TEXT:
HCI: Could you talk about the potential for bias you identified?

Vest: If we think about healthcare access, it is not equitable across the country, right? There are individuals who have more opportunities to access care than others. The biggest and most obvious example involves individuals who are insured vs. those who are not. If you are uninsured, it's much harder to access care. That, of course, is correlated with things like social needs, so that affects the data. If I have insurance, there is more likely to be more data available on me than somebody who does not have insurance. 

The purpose of all this screening is to get people the services they need. We want people in need to get to the services that help them. We want to make sure we're being fair. We don't want to penalize anybody, and we don't want to promote anybody at somebody else's expense, simply because we're not able to model it well enough, or we know that there are inherent problems in the data. So that's one of the things we always check for, is trying to make sure that we're not perpetuating those problems in the data.

Page-level text extractions:
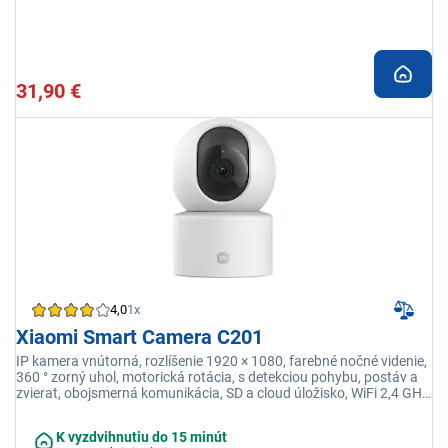
31,90 €
4,0
1x
Xiaomi Smart Camera C201
IP kamera vnútorná, rozlíšenie 1920 × 1080, farebné nočné videnie,
360 ° zorný uhol, motorická rotácia, s detekciou pohybu, postáv a
zvierat, obojsmerná komunikácia, SD a cloud úložisko, WiFi 2,4 GHz
a bluetooth
K vyzdvihnutiu do 15 minút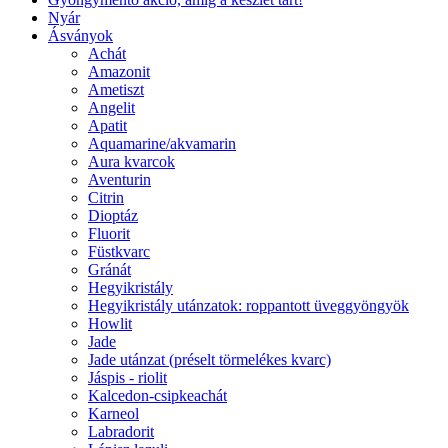
Nyár
Ásványok
Achát
Amazonit
Ametiszt
Angelit
Apatit
Aquamarine/akvamarin
Aura kvarcok
Aventurin
Citrin
Dioptáz
Fluorit
Füstkvarc
Gránát
Hegyikristály
Hegyikristály utánzatok: roppantott üveggyöngyök
Howlit
Jade
Jade utánzat (préselt törmelékes kvarc)
Jáspis - riolit
Kalcedon-csipkeachát
Karneol
Labradorit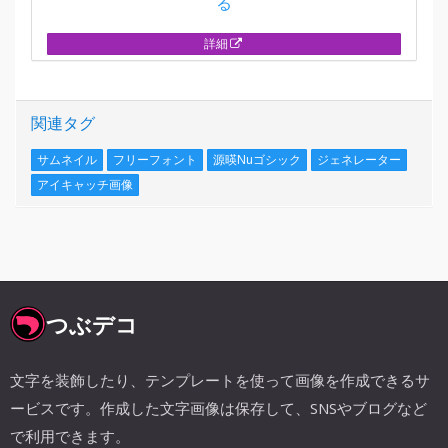
る
詳細
関連タグ
サムネイル
フリーフォント
源暎Nuゴシック
ジェネレーター
アイキャッチ画像
つぶデコ
文字を装飾したり、テンプレートを使って画像を作成できるサ
ービスです。作成した文字画像は保存して、SNSやブログなど
で利用できます。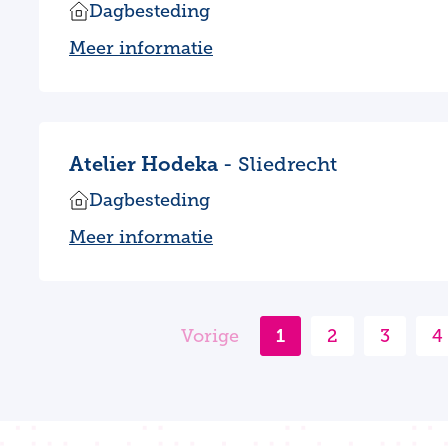
Dagbesteding
Meer informatie
Atelier Hodeka
- Sliedrecht
Dagbesteding
Meer informatie
Vorige
1
2
3
4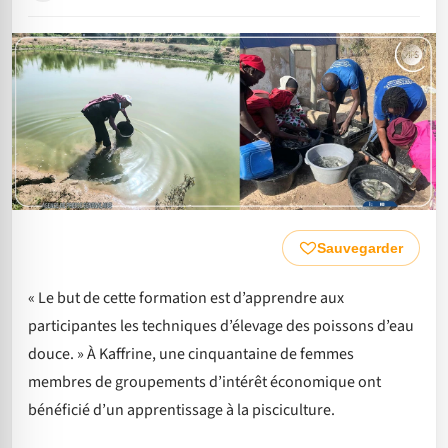
Sauvegarder
« Le but de cette formation est d’apprendre aux
participantes les techniques d’élevage des poissons d’eau
douce. » À Kaffrine, une cinquantaine de femmes
membres de groupements d’intérêt économique ont
bénéficié d’un apprentissage à la pisciculture.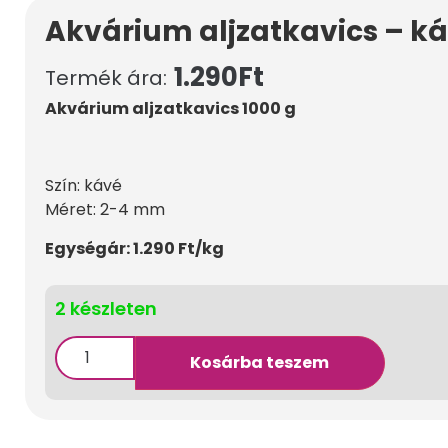
Akvárium aljzatkavics – k
1.290
Ft
Termék ára:
Akvárium aljzatkavics 1000 g
Szín: kávé
Méret: 2-4 mm
Egységár: 1.290 Ft/kg
2 készleten
Kosárba teszem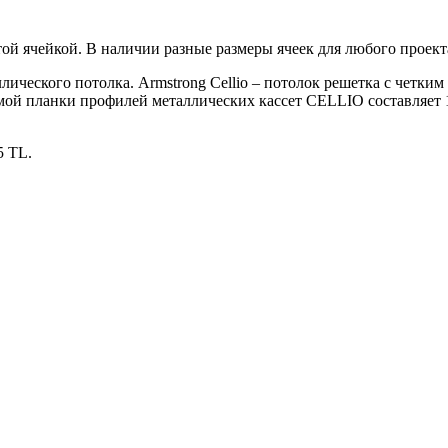
ой ячейкой. В наличии разные размеры ячеек для любого проект
ческого потолка. Armstrong Cellio – потолок решетка с четким 
й планки профилей металлических кассет CELLIO составляет 1
5 TL.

WHAT NEEDS TO BE DONE:
For each statement below, state yes or no for whether it agrees with the healthcare access text, and quote the text's deciding words.
1. A person with insurance is more likely to have more data available on them than an uninsured person.
2. Healthcare access is equitable across the country.
3. The purpose of the screening is to limit the services people receive.
The material is separate from the healthcare access text.

FINISHED EXERCISE:
1. Yes: "If I have insurance, there is more likely to be more data available on me than somebody who does not have insurance."
2. No: "it is not equitable across the country, right?"
3. No: "The purpose of all this screening is to get people the services they need."